In this study we evaluated the suitability of IR spectroscopic imaging for determining the malignancy grade of intraoperatively collected tumor specimens. Snap-frozen tissue sections were prepared and their spectroscopic grading was obtained by use of multivariate feature extraction and classification methods. The results were compared with histopathological findings of consecutive frozen sections of the biopsy samples and the neuroradiological characteristics of the location of the biopsy using neuronavigational guidance. The high success rate demonstrated that IR spectroscopic imaging can provide the neurosurgeon and histopathologist with a new rapid tool for detecting and grading brain tumors. This technique might be useful not only in the pathology laboratory but also in the operating theater as an on-site means of identifying tumor margins.

Realization of the IR spectroscopic imaging approach in a clinical setting requires:

  1. 1.

    preparation of tissue sections on IR-transparent substrates using a cryotome;

  2. 2.

    installation of a spectrometer system near the operating room; and

  3. 3.

    trained medical personal to operate the instruments.

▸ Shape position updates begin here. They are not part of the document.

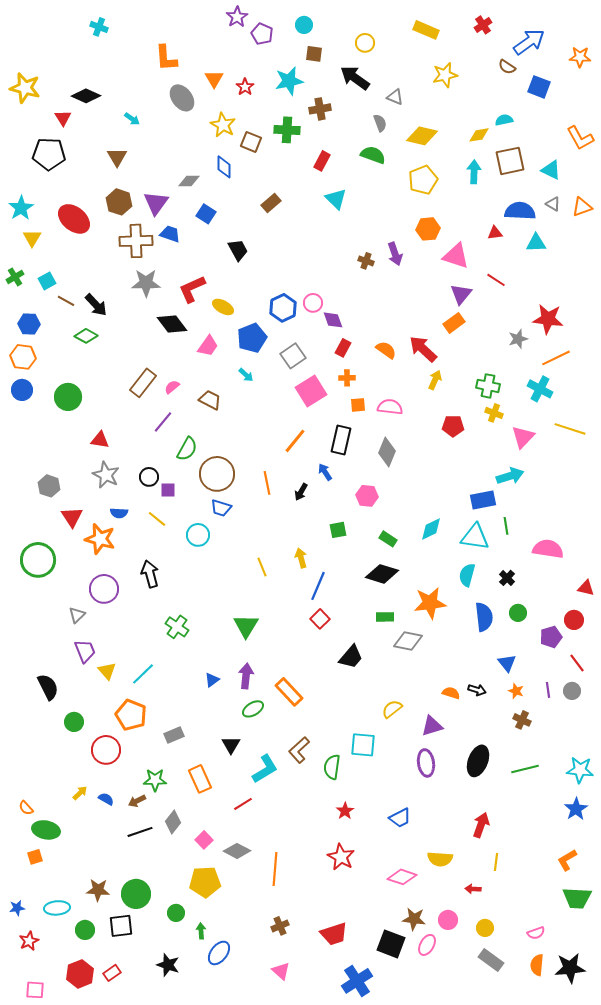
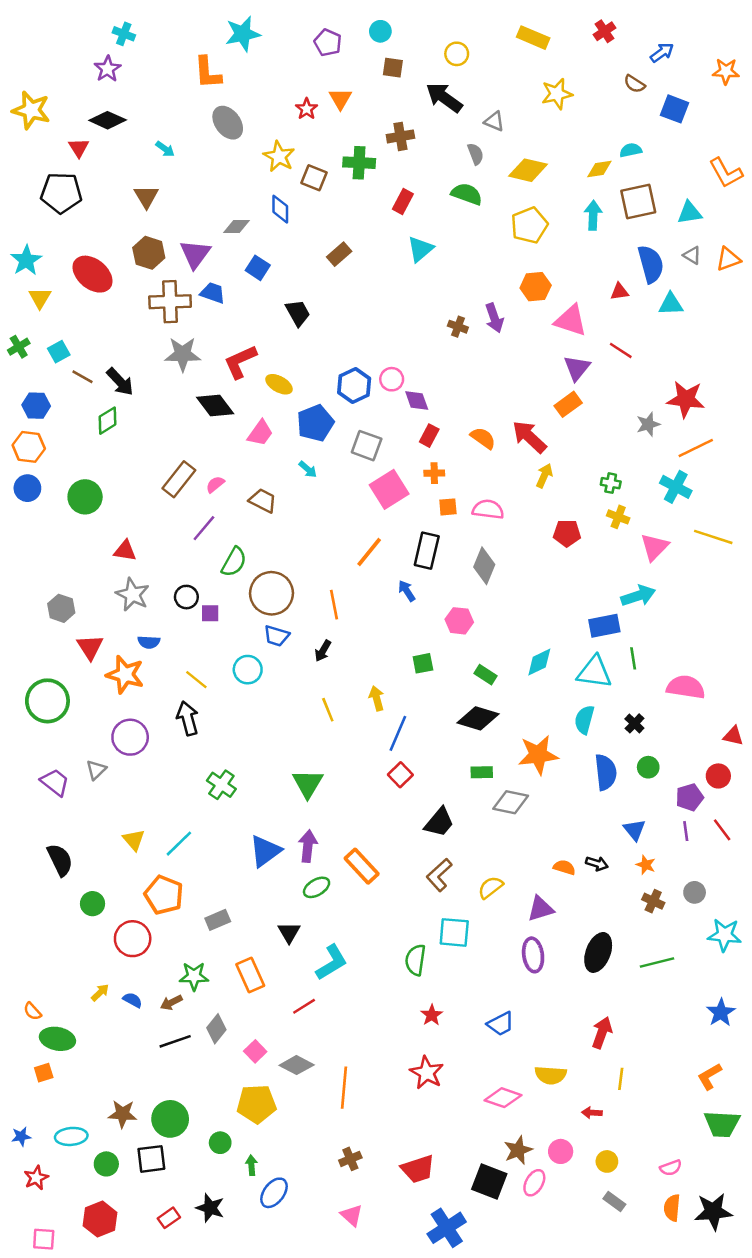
purple star: (237, 17) -> (108, 69), moved
blue arrow: (529, 42) -> (662, 53), size x0.6
orange triangle: (214, 79) -> (340, 99), moved
cyan star: (289, 81) -> (243, 34), moved
cyan triangle: (551, 170) -> (690, 213), turned -35
cyan triangle: (336, 199) -> (420, 249), turned 35
blue semicircle: (520, 211) -> (651, 264), turned 72
green diamond: (86, 336) -> (108, 421), turned -60
gray square: (293, 356) -> (367, 446), turned -35
green cross: (488, 386) -> (611, 483), size x0.7
black arrow: (301, 492) -> (323, 651), moved
yellow line: (157, 519) -> (196, 680), moved
purple trapezoid: (85, 651) -> (55, 782), moved, turned -30
blue triangle: (212, 680) -> (265, 851), size x1.8
purple line: (548, 690) -> (686, 831), moved
gray circle: (572, 691) -> (695, 892), moved
brown L-shape: (299, 750) -> (439, 875), moved
cyan star: (580, 770) -> (725, 935), moved
brown star: (414, 919) -> (518, 1150), turned -30
gray rectangle: (491, 960) -> (614, 1202), size x0.7
red rectangle: (112, 973) -> (169, 1218), moved

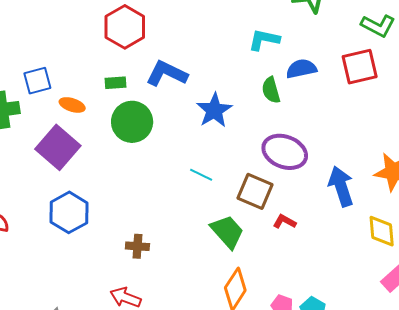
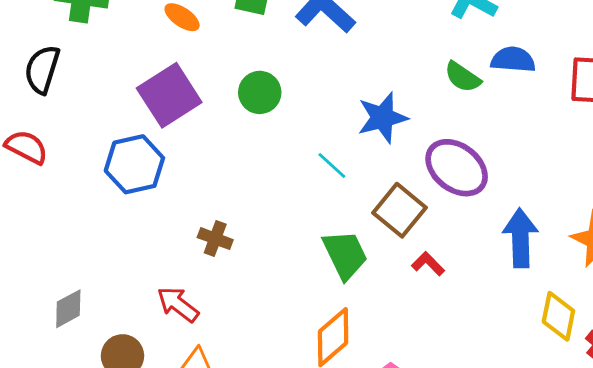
green semicircle: (271, 90) -> (463, 77), turned -56
blue star: (214, 110) -> (382, 118), moved
green circle: (132, 122) -> (260, 92), moved, size x0.7
purple square: (58, 147) -> (169, 95), moved

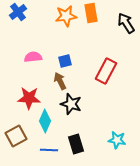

The latest generation of FTIR imaging spectrometer is technically sophisticated, user friendly, and enables acquisition of an FTIR image in less than one minute. The algorithms for data analysis and classification will be integrated into a graphics user interface in the near future. The cost of an FTIR imaging system is still above 100,000 EUR. However, further clinical applications are expected for tissue classification by FTIR imaging once the advantages of the technique have become known by the medical community.

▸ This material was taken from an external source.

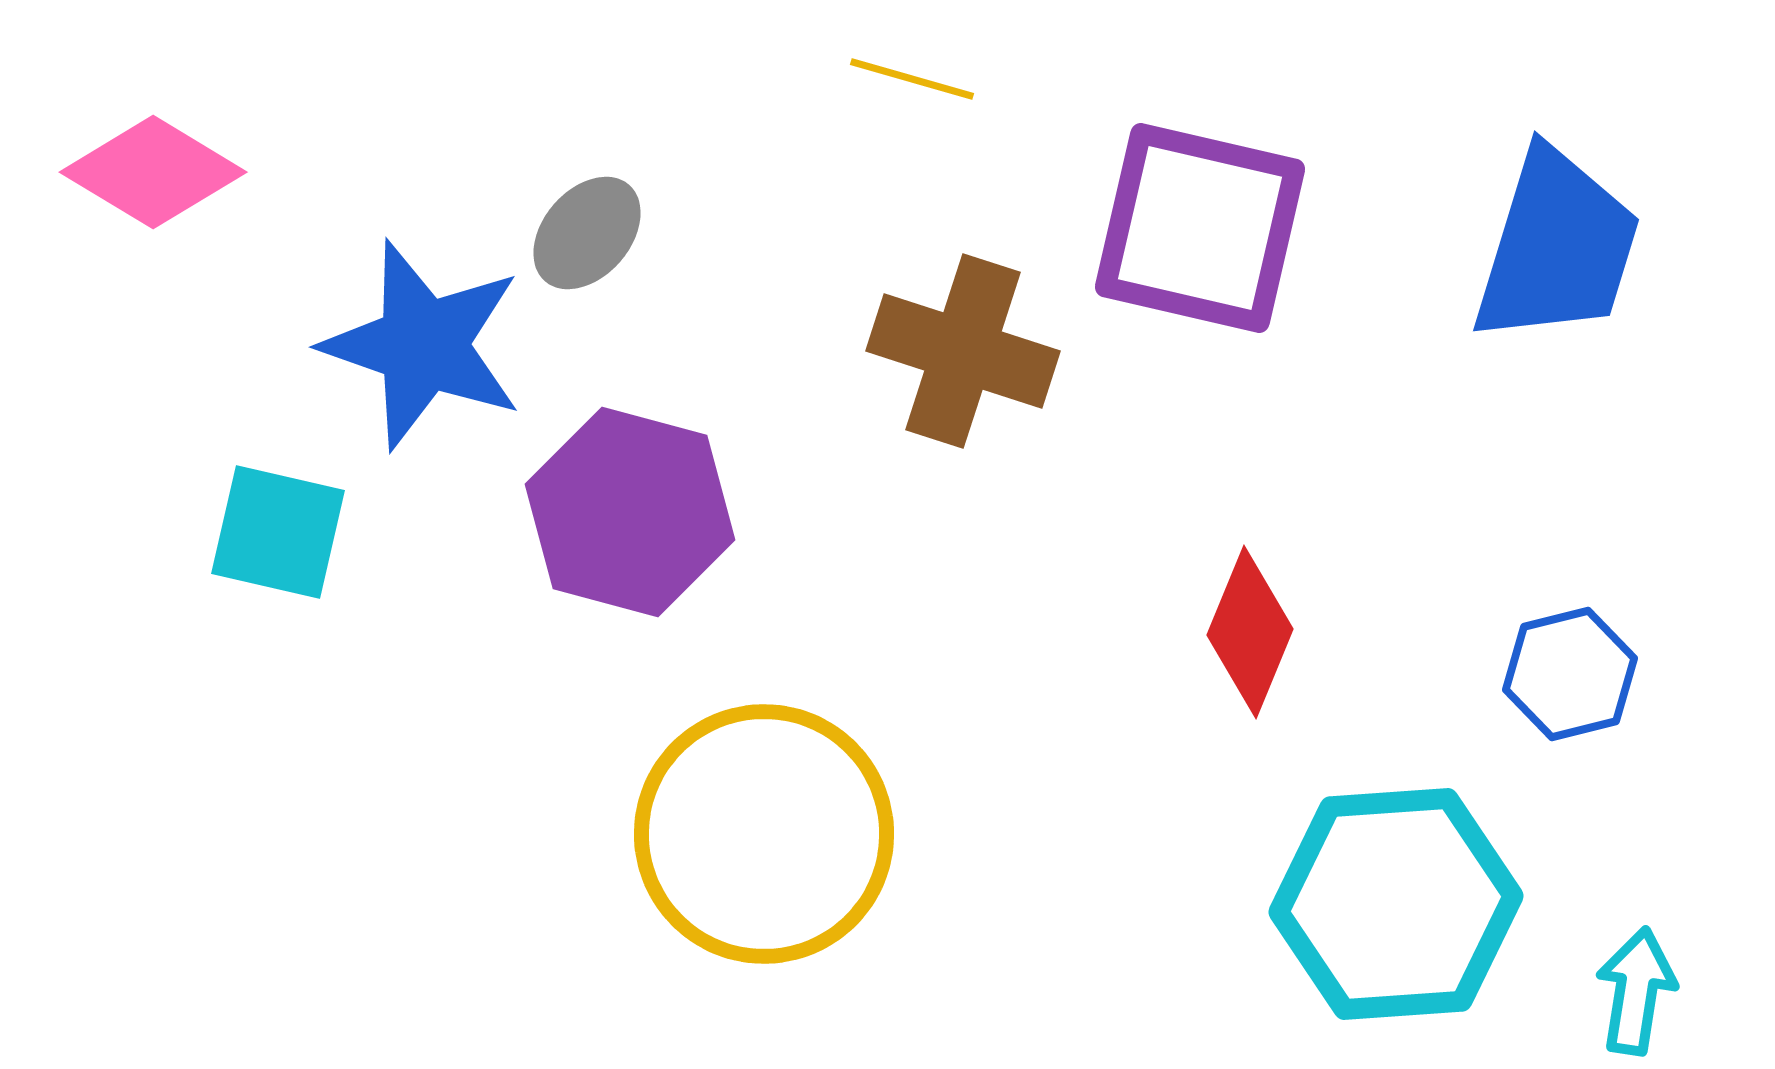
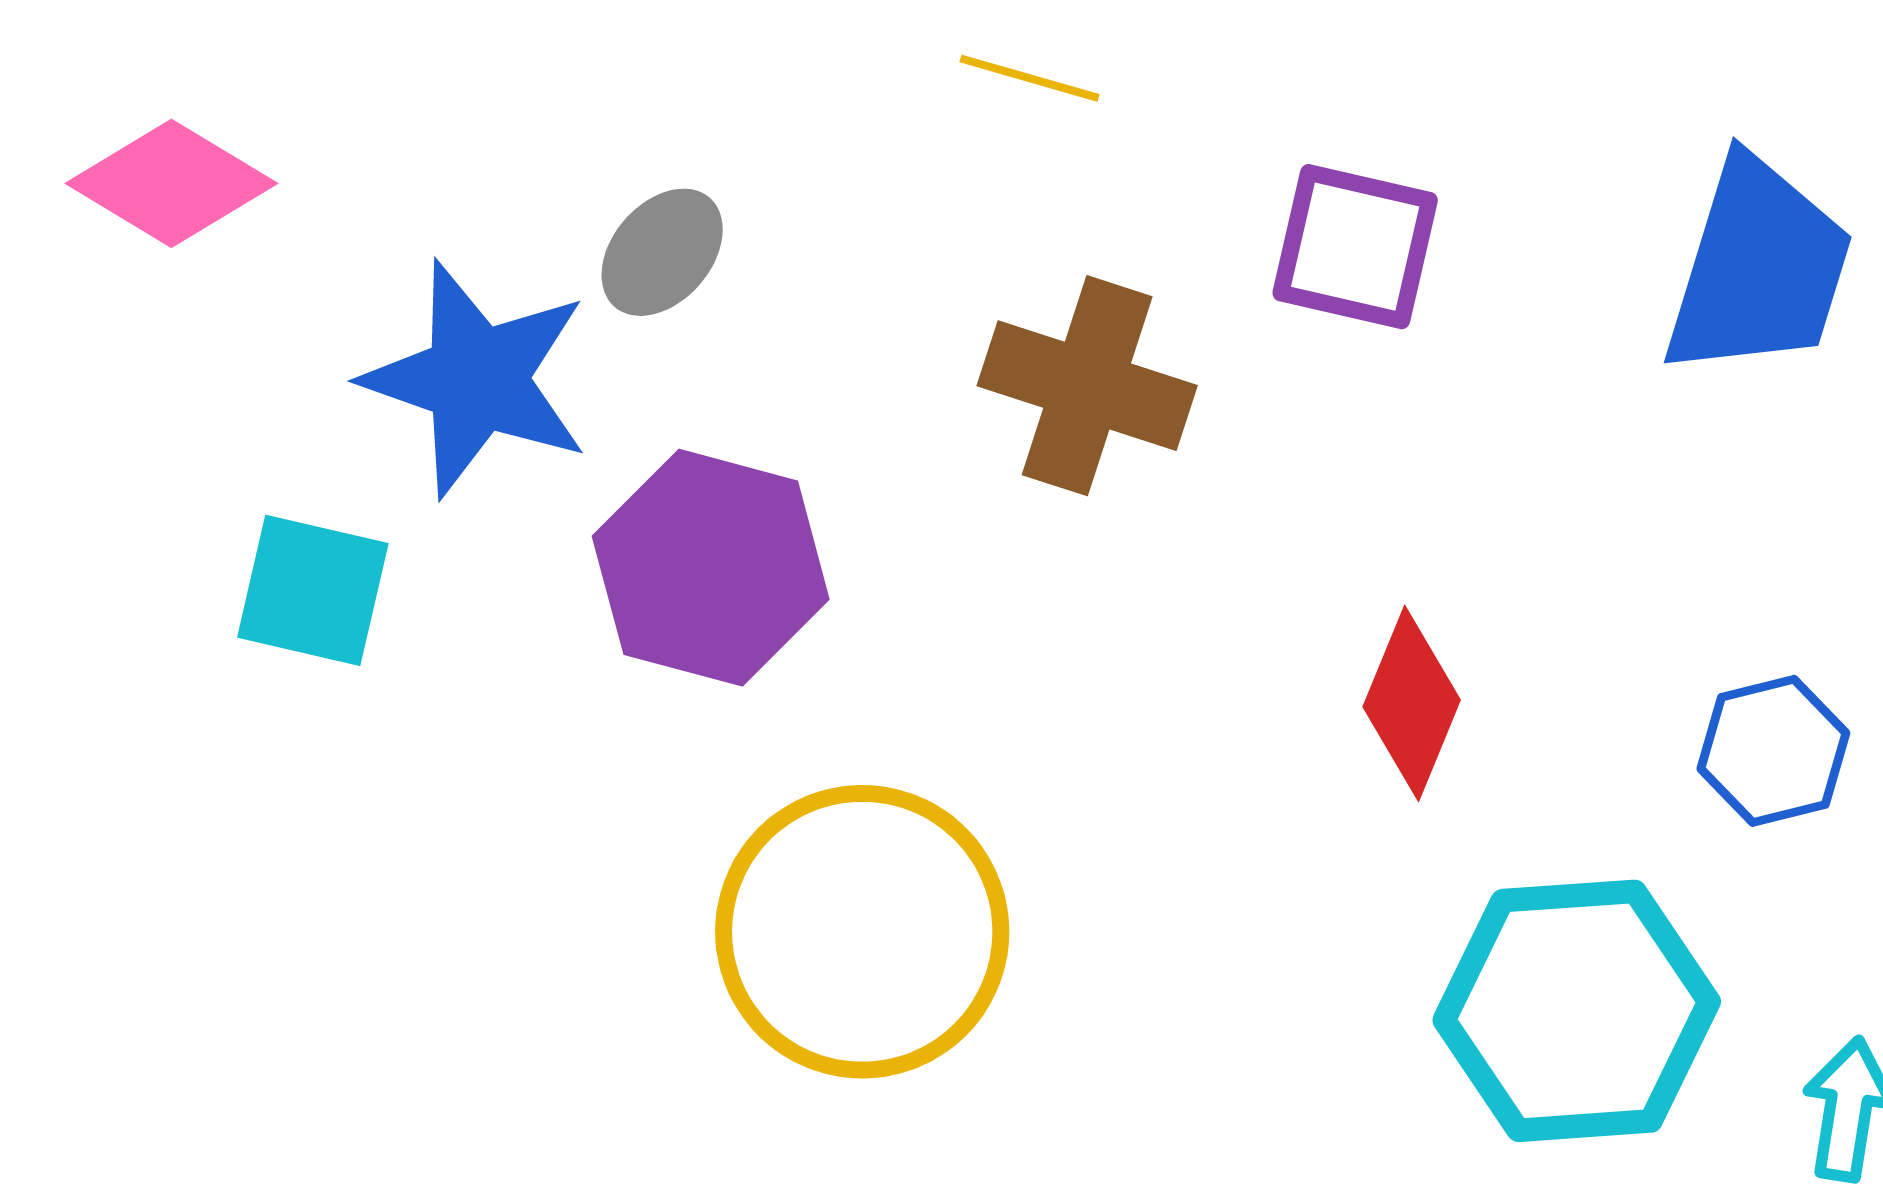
purple square: (1200, 228) -> (1355, 247), size x0.7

Clinical validation of the concept requires long-term statistics of the patients’ life expectation; this is, however, beyond the scope of this paper. Although this general approach has been illustrated here for classifying and grading primary tumors of the glioma type, the same method is expected to complement established methods in other biomedical and diagnostic applications. Other fields include evaluation of biological tumor activity, which could be used for more precise planning of postoperative therapy, or classification of other tumor entities, e.g. brain metastases [15, 16], prostate carcinoma [24] or breast lesions.